KOMPAS.com - Menyeruput kuah soto tauto di warung milik Haji Romani yang kini terletak di kawasan International Batik Center (IBC) Jalan Akhmad Yani, Pekuncen, Wiradesa, Kabupaten Pekalongan, Jawa Tengah pada Minggu (3/4/2016) siang yang terik itu adalah kesempatan istimewa. Tadinya, warung makanan khas Pekalongan itu ada di dalam Kota Pekalongan. Persisnya di Jalan Haji Mansyur, tak jauh dari Stasiun Kereta Api Pekalongan. Lantaran si empunya lahan Jalan Haji Mansyur, PT Kereta Api Indonesia (KAI) hendak memanfaatkan tanahnya, pindahlah tempat usaha Haji Romani itu ke IBC.

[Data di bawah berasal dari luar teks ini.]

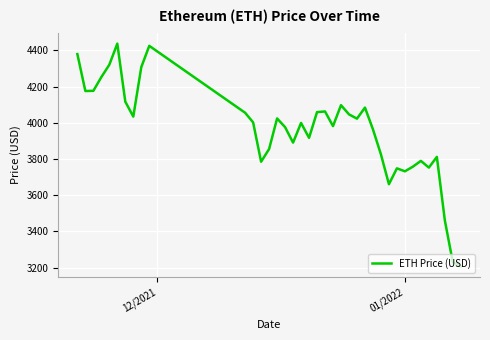

What is the minimum value shown in the chart?

3206.9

Tapi tak mengapa. Soto dengan campuran potongan daging sapi berikut bumbu tauco di dalamnya tetap menjadi kenikmatan sederhana. Suasana siang itu, menurut saya, menjadi lebih nikmat saat saya berkesempatan mengobrol lepas dengan M. Subechi atau yang karib disapa Pak Haji.
Sementara berbincang berbagai hal soal usaha kreatif Subechi di bidang tekstil, mata saya terpaku pada Jalan Akhmad Yani. Jalan selebar sekitar sepuluh meter itu memanjang ke timur dari arah barat atau dari arah Kabupaten Pemalang masuk ke Kota Pekalongan. Di Kota Pekalongan, jalan tersebut agak berbelok sedikit ke utara dan namanya menjadi Jalan Gajah Mada. Sampai kini, jalan yang membelah Kabupaten dan Kota Pekalongan itu lazim dikenal sebagai potongan jalan raya pantai utara (pantura) yang membentang dari bagian barat Pulau Jawa hingga ke Timur.
Kala kami berbincang, jalan dua arah itu penuh sesak oleh berbagai jenis kendaraan. Ada truk-truk kontainer bertubuh besar. Ada bus-bus pengangkut penumpang. Ada minibus angkutan kota. Ada bus berukuran tanggung. Ada pula sepeda motor, becak, hingga kereta angin alias sepeda.
Secara kasat mata saja, permukaan jalan tersebut lebih banyak bergelombang. Bisa jadi, jalanan aspal itu tak kuat menahan beban berat kendaraan yang melintas seperti disebutkan tadi.
Terus terang, kata saya kepada Subechi, jalanan Kota Pekalongan juga terdengar lebih bising karena berbagai jenis kendaraan yang melintas tadi. Belum lagi polusi asap kendaraan dan debu di sepanjang jalan tersebut.
Ada persimpangan lampu lalu lintas tak jauh dari IBC. Menurut Subechi, kalau ada antrean sepuluh truk kontainer di belakang lampu lalu lintas itu, sudah bisa dipastikan kondisi jalan akan macet. "Bayangkan saja, macet itu," kata pria murah senyum tersebut.
Saya merasa takjub dengan cerita kemacetan itu. Ternyata, antrean kendaraan bukan pengalaman baru di Pekalongan. "Lho, Pekalongan enggak punya ringroad (jalan lingkar luar) ya, Pak?" tanya saya kepada Subechi.
Di luar dugaan, pertanyaan saya itu justru mengubah air muka Subechi. Senyum di wajahnya berangsur surut. Sebagai ganti, mimik muka seriuslah yang memenuhi pandangan saya tatkala menatap wajahnya. "Masak saya harus menunggu lama lagi," begitu jawabannya.